Start of DATA FOR THIS EXERCISE

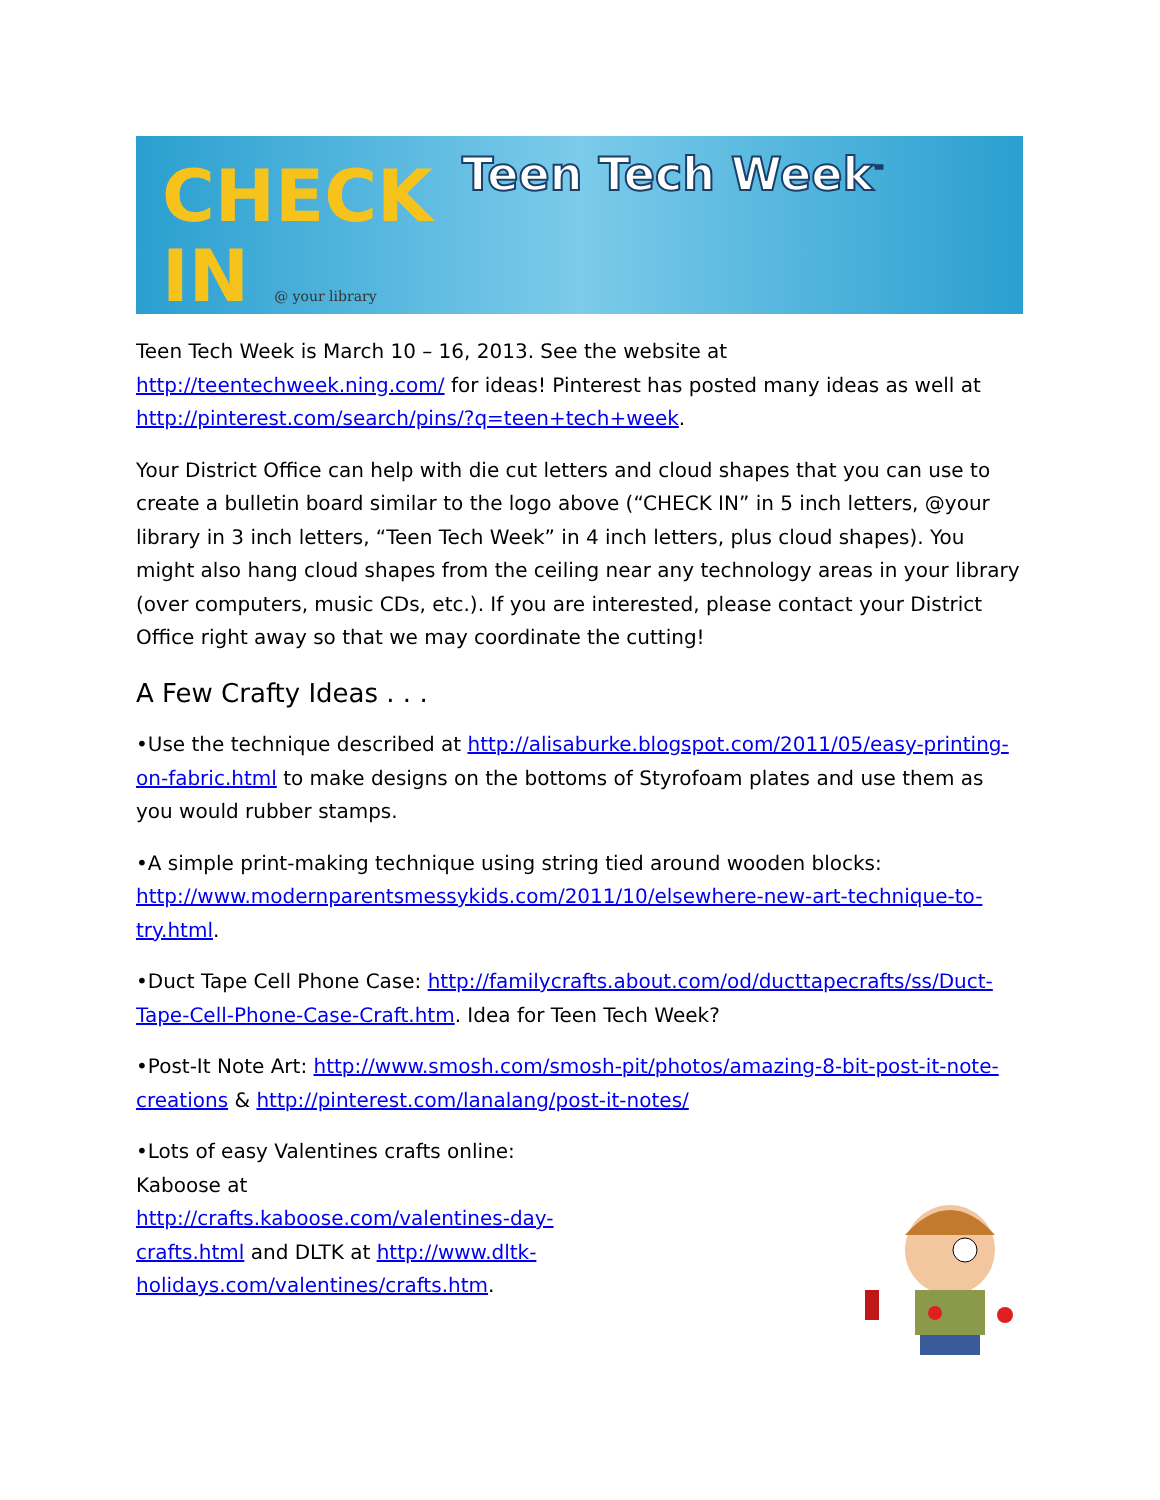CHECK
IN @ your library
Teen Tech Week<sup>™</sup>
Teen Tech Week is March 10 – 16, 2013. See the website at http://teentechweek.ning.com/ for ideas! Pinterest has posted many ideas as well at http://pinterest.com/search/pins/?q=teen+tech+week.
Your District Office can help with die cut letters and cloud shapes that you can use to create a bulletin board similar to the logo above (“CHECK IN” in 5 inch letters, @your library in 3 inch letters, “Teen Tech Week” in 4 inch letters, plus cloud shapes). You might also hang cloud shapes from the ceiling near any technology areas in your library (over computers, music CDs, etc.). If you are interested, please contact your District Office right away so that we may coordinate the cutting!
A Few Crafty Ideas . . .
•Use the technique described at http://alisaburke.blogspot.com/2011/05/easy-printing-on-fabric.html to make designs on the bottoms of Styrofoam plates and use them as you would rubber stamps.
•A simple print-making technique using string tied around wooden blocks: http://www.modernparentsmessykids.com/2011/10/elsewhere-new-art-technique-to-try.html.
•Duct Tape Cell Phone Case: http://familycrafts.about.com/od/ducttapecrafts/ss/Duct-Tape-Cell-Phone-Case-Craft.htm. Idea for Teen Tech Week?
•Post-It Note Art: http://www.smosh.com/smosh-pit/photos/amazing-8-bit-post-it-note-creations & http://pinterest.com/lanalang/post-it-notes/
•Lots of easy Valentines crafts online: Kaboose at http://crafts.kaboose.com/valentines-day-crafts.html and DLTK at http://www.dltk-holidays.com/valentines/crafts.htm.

End of DATA FOR THIS EXERCISE

▶ _WHAT TO DO_: Based on the material above, how many lines contain the string "pinterest"? State the number alone.

▶ _EXERCISE OUTPUT_: 2